◆ Brief
Pick out each line in these entries that contains the string "none".

◆ Listed entries

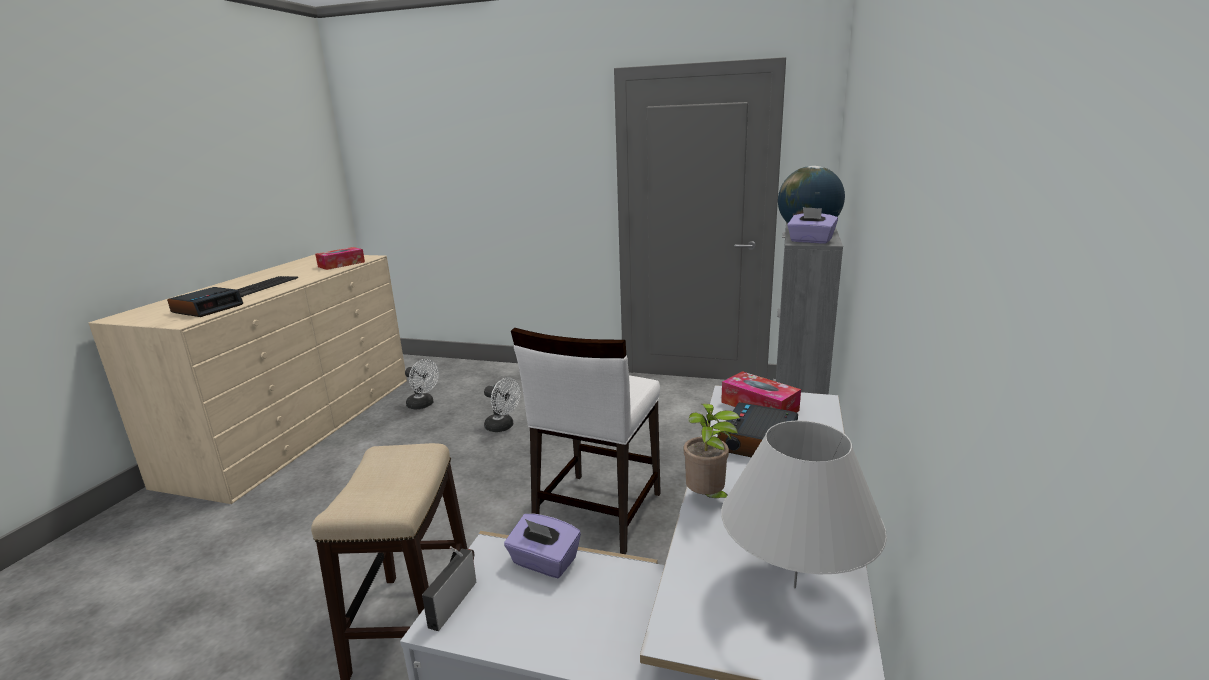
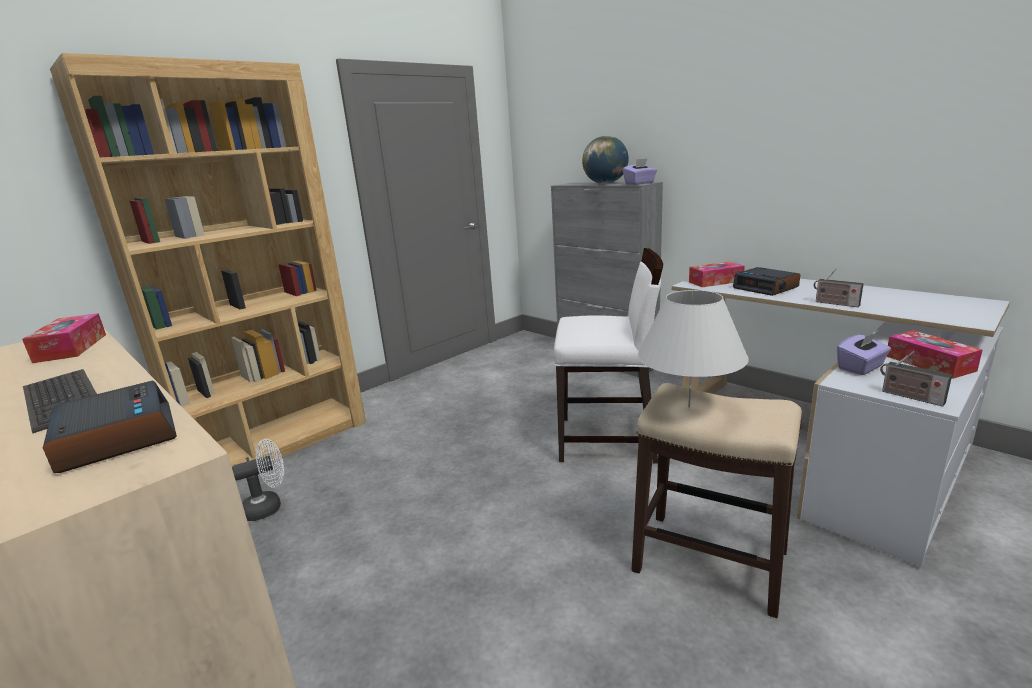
camera: 60 degrees left, 0 degrees up
white fan [484,378,521,432] -> none
white chair [511,328,661,554] -> white chair turned 45 degrees counterclockwise [554,248,663,463]
potted plant [684,403,740,498] -> radio [814,269,864,307]
white table lamp [721,420,887,588] -> white table lamp moved to [637,290,749,408]
none -> brown bookcase [50,53,366,467]
none -> tissue box [887,330,982,379]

◆ Response for this exercise
white fan [484,378,521,432] -> none
none -> brown bookcase [50,53,366,467]
none -> tissue box [887,330,982,379]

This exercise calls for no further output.